Figure 2Distribution of gene and transposable element (TE) abundance.
Distribution of gene and TE abundance along Prunus dulcis (a) and Prunus persica (b) chromosomes. Outer to inner tracks represent the coverage per 100 kb of genes, TEs, Copia long terminal repeat (LTR) retrotransposons, Gypsy LTR retrotransposons, and miniature inverted‐repeat transposable elements. The chromosome scale is in Mbp.
Figure 3Dynamics of long terminal repeat (LTR) retrotransposons in peach and almond.
(a) Insertion time of complete LTR retrotransposons in Prunus dulcis and Prunus persica.

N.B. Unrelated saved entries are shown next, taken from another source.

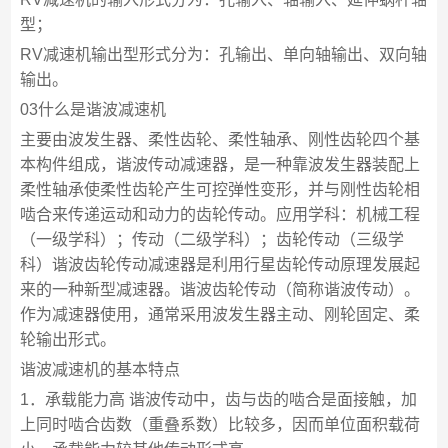
型；
RV减速机输出型形式分为：孔输出、单向轴输出、双向轴
输出。
03什么是谐波减速机
主要由波发生器、柔性齿轮、柔性轴承、刚性齿轮四个基
本构件组成，谐波传动减速器，是一种靠波发生器装配上
柔性轴承使柔性齿轮产生可控弹性变形，并与刚性齿轮相
啮合来传递运动和动力的齿轮传动。应用学科：机械工程
（一级学科）；传动（二级学科）；齿轮传动（三级学
科）谐波齿轮传动减速器是利用行星齿轮传动原理发展起
来的一种新型减速器。谐波齿轮传动（简称谐波传动）。
作为减速器使用，通常采用波发生器主动、刚轮固定、柔
轮输出形式。
谐波减速机的基本特点
1．承载能力高 谐波传动中，齿与齿的啮合是面接触，加
上同时啮合齿数（重叠系数）比较多，因而单位面积载荷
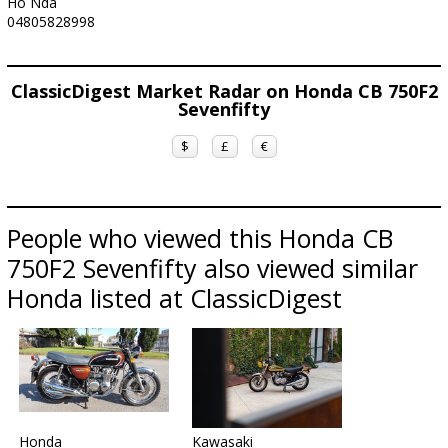
Ho Nda
04805828998
ClassicDigest Market Radar on Honda CB 750F2
Sevenfifty
$
£
€
People who viewed this Honda CB
750F2 Sevenfifty also viewed similar
Honda listed at ClassicDigest
Honda
Kawasaki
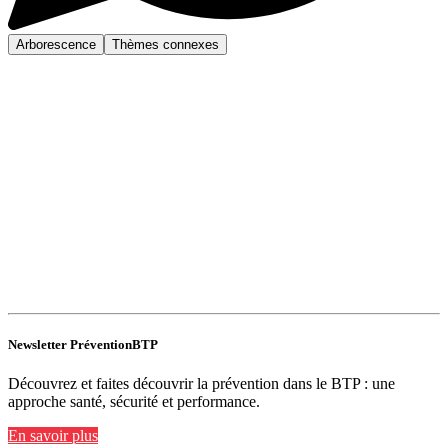
Arborescence
Thèmes connexes
Newsletter PréventionBTP
Découvrez et faites découvrir la prévention dans le BTP : une
approche santé, sécurité et performance.
En savoir plus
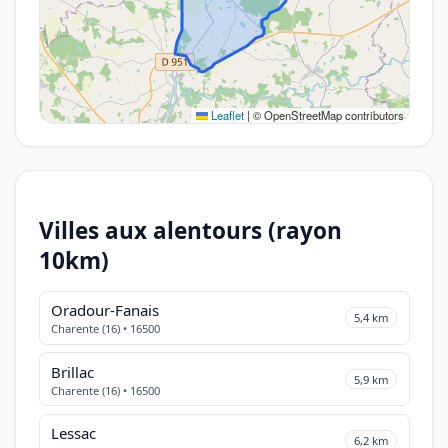
Leaflet
|
© OpenStreetMap contributors
Villes aux alentours (rayon
10km)
Oradour-Fanais
5,4 km
Charente (16) • 16500
Brillac
5,9 km
Charente (16) • 16500
Lessac
6,2 km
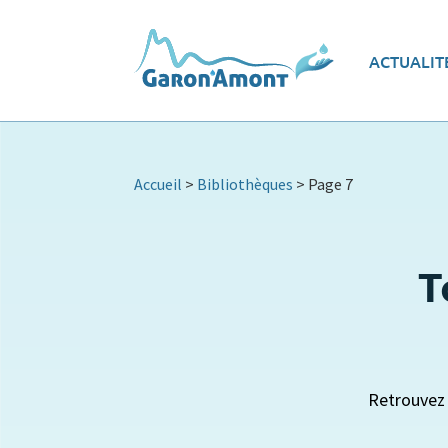
Vue d’ensemble
Les
ACTUALIT
Le programme d’actions
Ec
Accueil
>
Bibliothèques
>
Page 7
T
Retrouvez 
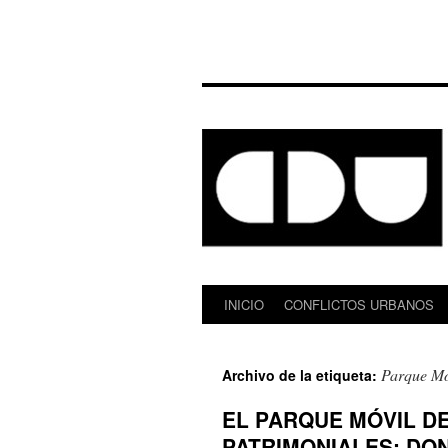
INICIO
CONFLICTOS URBANOS
Saltar
al
Parque Mó
Archivo de la etiqueta:
contenido
EL PARQUE MÓVIL D
PATRIMONIALES: DO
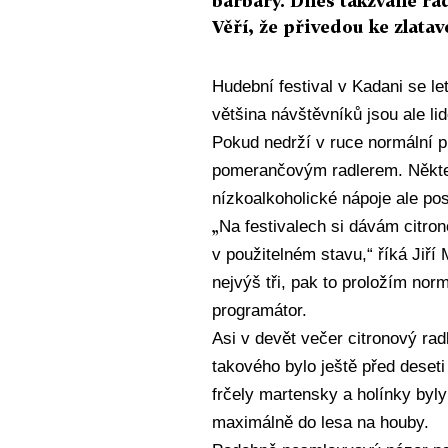
barbary. Dnes takzvané rad
Věří, že přivedou ke zlata
Hudební festival v Kadani se let
většina návštěvníků jsou ale lid
Pokud nedrží v ruce normální p
pomerančovým radlerem. Některé
nízkoalkoholické nápoje ale pos
„
Na festivalech si dávám citron
v použitelném stavu,“ říká Jiří 
nejvýš tři, pak to proložím nor
programátor.
Asi v devět večer citronový ra
takového bylo ještě před deseti
frčely martensky a holínky byl
maximálně do lesa na houby.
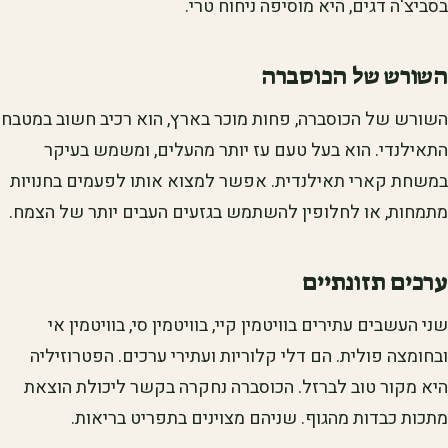
בסביצ'ה דגים, היא מוסיפה ניחוח טרי.
השורש של הכוסברה
השורש של הכוסברה, פחות מוכר בארץ, הוא רכיב חשוב במטבח
התאילנדי. הוא בעל טעם עז יותר מהעלים, ומשמש בעיקר
במשחת קארי תאילנדית. אפשר למצוא אותו לפעמים בחנויות
מתמחות, או לחלופין להשתמש בגזעים העבים יותר של הצמח.
ערכים תזונתיים
שני העשבים עתירים בוויטמין קיי, בוויטמין סי, בוויטמין אי
ובחומצה פולית. הם דלי קלוריות ועתירי ערכים. הפטרוזיליה
היא מקור טוב לברזל. הכוסברה נחקרה בקשר ליכולת הוצאת
מתכות כבדות מהגוף. שניהם מצוינים בתפריט בריאות.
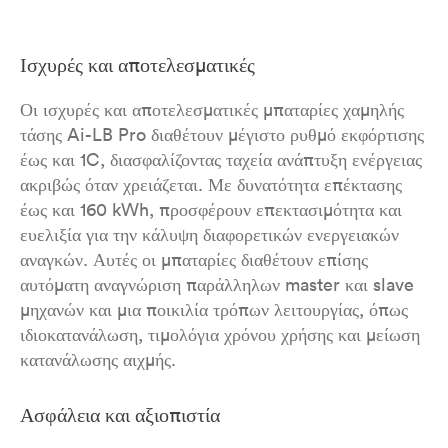
Ισχυρές και αποτελεσματικές
Οι ισχυρές και αποτελεσματικές μπαταρίες χαμηλής
τάσης Ai-LB Pro διαθέτουν μέγιστο ρυθμό εκφόρτισης
έως και 1C, διασφαλίζοντας ταχεία ανάπτυξη ενέργειας
ακριβώς όταν χρειάζεται. Με δυνατότητα επέκτασης
έως και 160 kWh, προσφέρουν επεκτασιμότητα και
ευελιξία για την κάλυψη διαφορετικών ενεργειακών
αναγκών. Αυτές οι μπαταρίες διαθέτουν επίσης
αυτόματη αναγνώριση παράλληλων master και slave
μηχανών και μια ποικιλία τρόπων λειτουργίας, όπως
ιδιοκατανάλωση, τιμολόγια χρόνου χρήσης και μείωση
κατανάλωσης αιχμής.
Ασφάλεια και αξιοπιστία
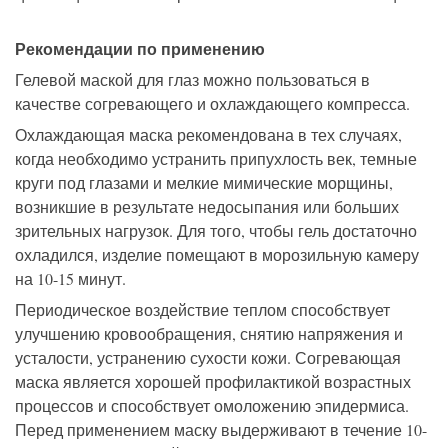
Рекомендации по применению
Гелевой маской для глаз можно пользоваться в
качестве согревающего и охлаждающего компресса.
Охлаждающая маска рекомендована в тех случаях,
когда необходимо устранить припухлость век, темные
круги под глазами и мелкие мимические морщины,
возникшие в результате недосыпания или больших
зрительных нагрузок. Для того, чтобы гель достаточно
охладился, изделие помещают в морозильную камеру
на 10-15 минут.
Периодическое воздействие теплом способствует
улучшению кровообращения, снятию напряжения и
усталости, устранению сухости кожи. Согревающая
маска является хорошей профилактикой возрастных
процессов и способствует омоложению эпидермиса.
Перед применением маску выдерживают в течение 10-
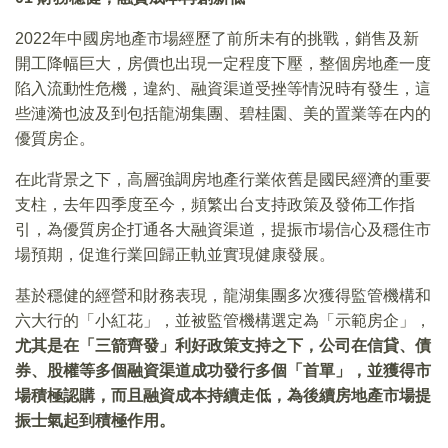
2022年中國房地產市場經歷了前所未有的挑戰，銷售及新
開工降幅巨大，房價也出現一定程度下壓，整個房地產一度
陷入流動性危機，違約、融資渠道受挫等情況時有發生，這
些漣漪也波及到包括龍湖集團、碧桂園、美的置業等在内的
優質房企。
在此背景之下，高層強調房地產行業依舊是國民經濟的重要
支柱，去年四季度至今，頻繁出台支持政策及發佈工作指
引，為優質房企打通各大融資渠道，提振市場信心及穩住市
場預期，促進行業回歸正軌並實現健康發展。
基於穩健的經營和財務表現，龍湖集團多次獲得監管機構和
六大行的「小紅花」，並被監管機構選定為「示範房企」，
尤其是在「三箭齊發」利好政策支持之下，公司在信貸、債
券、股權等多個融資渠道成功發行多個「首單」，並獲得市
場積極認購，而且融資成本持續走低，為後續房地產市場提
振士氣起到積極作用。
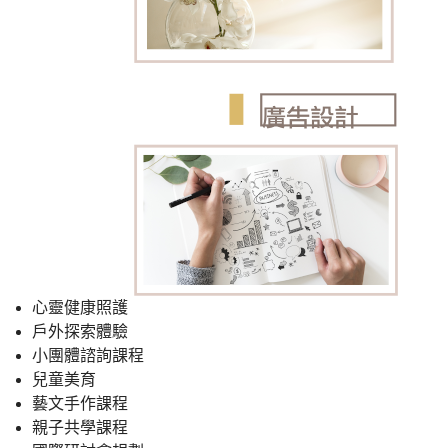
心靈健康照護
戶外探索體驗
小團體諮詢課程
兒童美育
藝文手作課程
親子共學課程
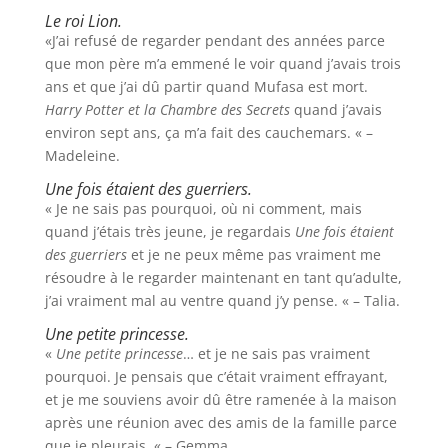
Le roi Lion.
«J’ai refusé de regarder pendant des années parce
que mon père m’a emmené le voir quand j’avais trois
ans et que j’ai dû partir quand Mufasa est mort.
Harry Potter et la Chambre des Secrets
quand j’avais
environ sept ans, ça m’a fait des cauchemars. « –
Madeleine.
Une fois étaient des guerriers.
« Je ne sais pas pourquoi, où ni comment, mais
quand j’étais très jeune, je regardais
Une fois étaient
des guerriers
et je ne peux même pas vraiment me
résoudre à le regarder maintenant en tant qu’adulte,
j’ai vraiment mal au ventre quand j’y pense. « – Talia.
Une petite princesse.
«
Une petite princesse
… et je ne sais pas vraiment
pourquoi. Je pensais que c’était vraiment effrayant,
et je me souviens avoir dû être ramenée à la maison
après une réunion avec des amis de la famille parce
que je pleurais. « – Gemma.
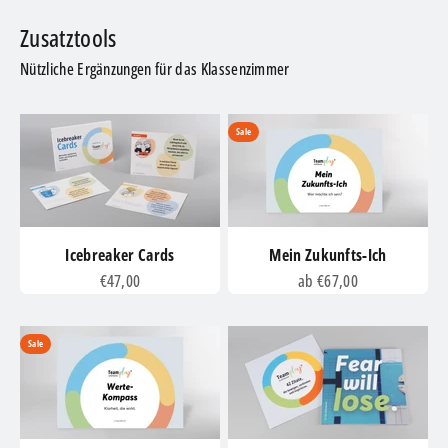
Nützliche Ergänzungen für das Klassenzimmer
Sale
Icebreaker Cards
Mein Zukunfts-Ich
Angebot
Angebot
€47,00
ab €67,00
Sale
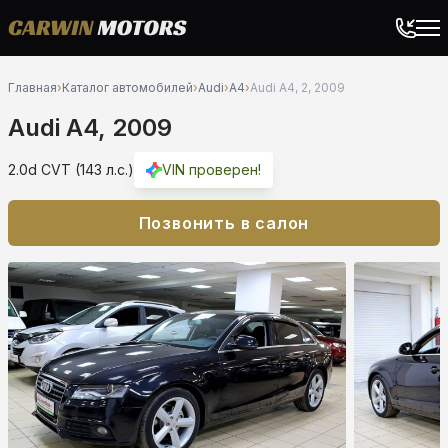
Главная
›
Каталог автомобилей
›
Audi
›
A4
›
Audi A4, 2, 2009
Audi A4, 2009
2.0d CVT (143 л.с.)
VIN проверен!
Позвонить в салон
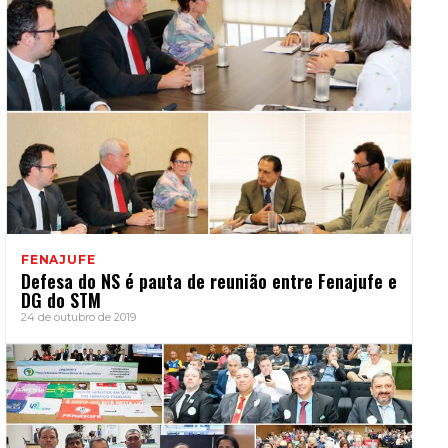
FENAJUFE
Defesa do NS é pauta de reunião entre Fenajufe e
DG do STM
24 de outubro de 2019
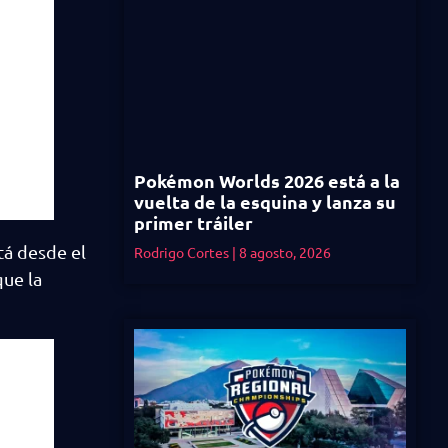
Pokémon Worlds 2026 está a la
vuelta de la esquina y lanza su
primer tráiler
tá desde el
Rodrigo Cortes
8 agosto, 2026
que la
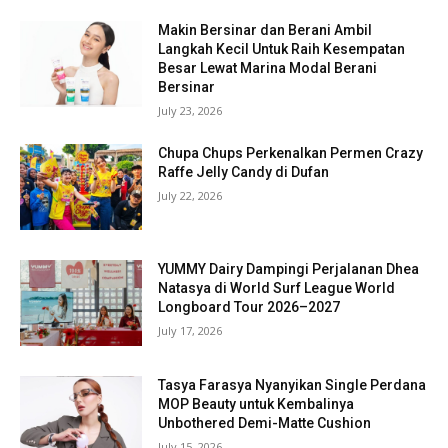
Makin Bersinar dan Berani Ambil
Langkah Kecil Untuk Raih Kesempatan
Besar Lewat Marina Modal Berani
Bersinar
July 23, 2026
Chupa Chups Perkenalkan Permen Crazy
Raffe Jelly Candy di Dufan
July 22, 2026
YUMMY Dairy Dampingi Perjalanan Dhea
Natasya di World Surf League World
Longboard Tour 2026–2027
July 17, 2026
Tasya Farasya Nyanyikan Single Perdana
MOP Beauty untuk Kembalinya
Unbothered Demi-Matte Cushion
July 15, 2026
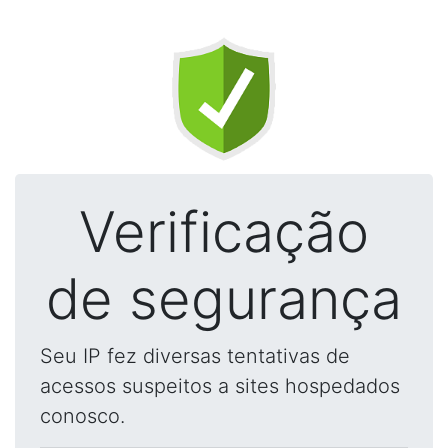
Verificação
de segurança
Seu IP fez diversas tentativas de
acessos suspeitos a sites hospedados
conosco.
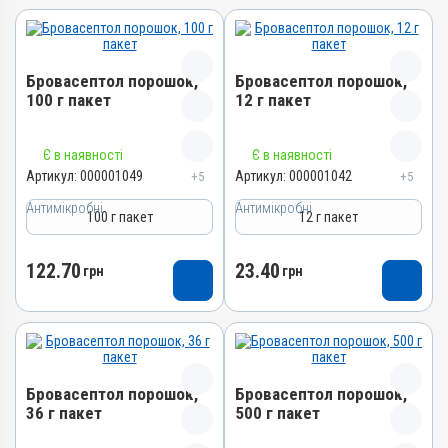
Бровасептол порошок,
Бровасептол порошок,
100 г пакет
12 г пакет
Назва препарату
Назва препарату
Є в наявності
Є в наявності
Бровасептол порошок
Бровасептол порошок
Артикул:
000001049
Артикул:
000001042
+5
+5
Артикул
Артикул
Антимікробні
Антимікробні
100 г пакет
12 г пакет
000001049
000001042
Штрихкод
Штрихкод
122.70
23.40
грн
грн
4820012500666
4820012500659
Номер РП
Номер РП
АВ-00804-01-09
АВ-00804-01-09
Групи препаратів
Групи препаратів
Антимікробні
Антимікробні
Бровасептол порошок,
Бровасептол порошок,
Лікарська форма
Лікарська форма
36 г пакет
500 г пакет
Порошок
Порошок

(b) Insertion time (MYA, million years ago) of polymorphic and fixed orthologous LTR retrotransposons in almond (left) and peach (right).
Figure 4Analysis of the locus of the CYP71AN24 gene in almond varieties and related Prunus species.
(a) Nucleotide conservation of the CYP71AN24 region between Prunus avium, Prunus mume, Prunus persica and Prunus dulcis based on a Mauve multiple alignment (physical distance scale is in bp). White boxes represent inserted regions in P. dulcis. The Integrative Genomics Viewer (IGV) tracks of the gene and transposable element (TE) annotations of P. dulcis and P. persica along with their DNA methylation levels in the three different contexts (CG, CHG and CHH) are shown below.
(b) The IGV spnapshot of the region containing the CYP71AN24 gene and the polymorphic TE insertions displaying the coverages of mapped DNA‐seq reads from re‐sequencing data of sweet‐ and bitter‐kernel P. dulcis varieties, as well as from that of the closely related Prunus webbii.